Why are rainforests like the Amazon so important?

Trees absorb carbon dioxide from the air as they grow. So when rich, biodiverse tropical forests like the Amazon are destroyed, the planet loses increasingly valuable carbon storage capacity. The more carbon dioxide there is in the atmosphere, the more serious the climate emergency gets for the whole world.

And it doesn’t have to be huge tracts of forest being cleared or going up in flames. Even seemingly minor degradation can have a big impact on the forest’s ability to absorb carbon dioxide.

Scientists believe that a “tipping point” – the point beyond which the rainforest can no longer generate enough rain to sustain itself – could be reached in the Amazon in the next couple of decades. This is where some 20-25% forest loss, plus fires, turns much of the tropical rainforest into a kind of dry savannah, but with far less biodiversity. This would release billions of tonnes of carbon into the atmosphere.

In late 2019, economist Monica de Bolle told a US Congress committee that she believes that this point could be as close as 2021, particularly if deforestation continues to increase year-on-year – as has been happening so far.

How are the people in the Amazon coping with the coronavirus crisis?

Brazil as a whole is also one of the worst-affected countries in the world by the pandemic. Despite the country’s excellent public health service (the biggest in the world and modelled on the NHS), Bolsonaro has already been through two health ministers (one was sacked and one resigned), encouraged anti-lockdown protests, and was recently accused of hiding the true extent of daily death tolls.

Experts are now worried that an overlap of the fires starting again and Covid-19 cases peaking too would be a “catastrophe” for the Brazilian Amazon.

The immediate risks to the region’s nearly one million-strong Indigenous Peoples in Brazil are particularly severe – especially under a government with little to no concern for Indigenous Peoples’ human rights.

In a tragic echo of both the colonial and dictatorship eras in Brazil’s history, the encroachment of illegal ranchers, loggers and gold miners – emboldened by a reduction in inspectors due to the pandemic – threatens to bring coronavirus and wipe out entire villages.

The coronavirus has taken so many Indigenous elders, Indigenous Peoples in Brazil are losing not just loved ones but the keepers of their unique cultural histories.

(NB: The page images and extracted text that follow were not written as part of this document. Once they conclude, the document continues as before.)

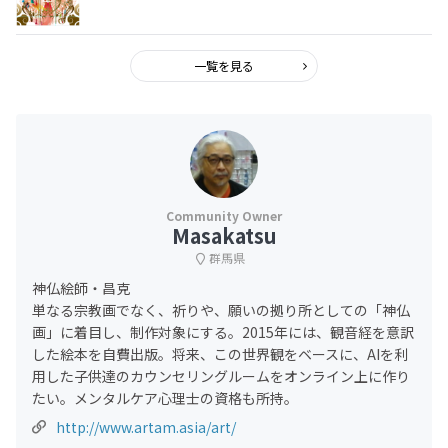
一覧を見る
Masakatsu
群馬県
神仏絵師・昌克
単なる宗教画でなく、祈りや、願いの拠り所としての「神仏
画」に着目し、制作対象にする。2015年には、観音経を意訳
した絵本を自費出版。将来、この世界観をベースに、AIを利
用した子供達のカウンセリングルームをオンライン上に作り
たい。メンタルケア心理士の資格も所持。
http://www.artam.asia/art/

Greenpeace has been part of an emergency effort working with a number of Indigenous and civil society groups, together with healthcare professionals, to help provide and transport emergency aid to remote areas.

As industrial farming pushes further into wild areas where only Indigenous Peoples might have gone before, there’s also a growing risk from new diseases, which can jump to humans from once-isolated animal populations.

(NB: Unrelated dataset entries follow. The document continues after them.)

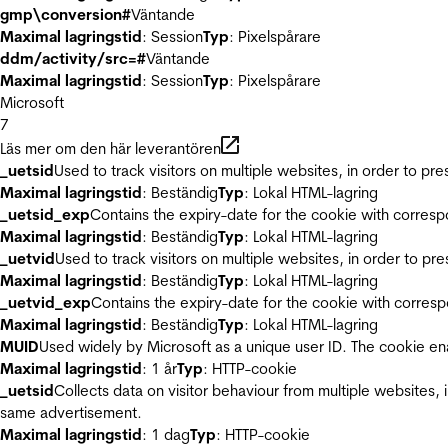
gmp\conversion#
Väntande
Maximal lagringstid
: Session
Typ
: Pixelspårare
ddm/activity/src=#
Väntande
Maximal lagringstid
: Session
Typ
: Pixelspårare
Microsoft
7
Läs mer om den här leverantören
_uetsid
Used to track visitors on multiple websites, in order to pr
Maximal lagringstid
: Beständig
Typ
: Lokal HTML-lagring
_uetsid_exp
Contains the expiry-date for the cookie with corres
Maximal lagringstid
: Beständig
Typ
: Lokal HTML-lagring
_uetvid
Used to track visitors on multiple websites, in order to pr
Maximal lagringstid
: Beständig
Typ
: Lokal HTML-lagring
_uetvid_exp
Contains the expiry-date for the cookie with corres
Maximal lagringstid
: Beständig
Typ
: Lokal HTML-lagring
MUID
Used widely by Microsoft as a unique user ID. The cookie en
Maximal lagringstid
: 1 år
Typ
: HTTP-cookie
_uetsid
Collects data on visitor behaviour from multiple websites, 
same advertisement.
Maximal lagringstid
: 1 dag
Typ
: HTTP-cookie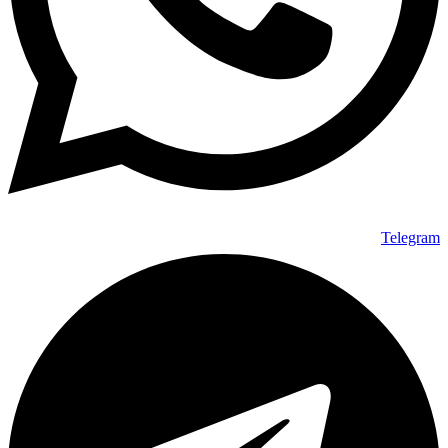
Telegram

How is deforestation linked to new diseases?

Experts are building an understanding of how diseases like coronavirus emerge. There is increasing evidence that industrial animal agriculture encroaching on wild habitats is a firm culprit.

Another of Greenpeace Unearthed’s recent investigations in Brazil found that scientists in the Amazon saw the coronavirus crisis coming. Many new diseases have emerged in Brazil and in other parts of the world as a result of destroying forests and other natural environments – including chikungunya, dengue fever, yellow fever, Zika, hantavirus, leptospirosis and leishmaniasis.

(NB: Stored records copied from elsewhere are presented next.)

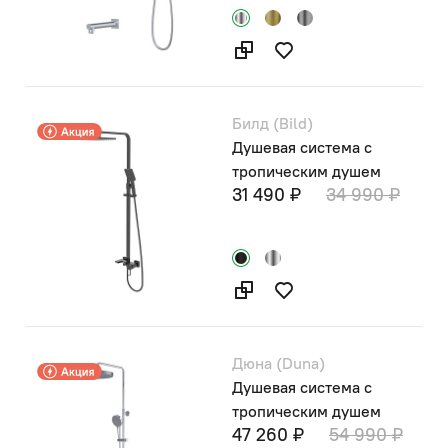
Билд (Bild)
Душевая система с
тропическим душем
31 490 ₽
34 990 ₽
Дюна (Duna)
Душевая система с
тропическим душем
47 260 ₽
54 990 ₽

The prognosis for the Amazon isn’t great, but there are some glimmers of hope. The pressure that forced Bolsonaro’s land-grabbing bill out of Congress came partly from major food brands in Europe. They know their customers don’t want chicken, meat or the soya used to feed farm animals worldwide to be linked to human rights violations, or the devastation of forests that keep our planet cool.

Bolsonaro thinks the Amazon is nobody’s business but Brazil’s. Food brands and their customers around the world have the power to show him otherwise.

Some of the UK’s biggest supermarkets and fast food chains are complicit: Tesco, Sainsbury’s, Asda, Burger King, McDonald’s and KFC are all churning out industrial meat that’s fuelling deforestation.

And Tesco uses more soya for animal feed than any supermarket in the UK. They have the power to help break this destructive cycle. But so far they’ve taken no meaningful action.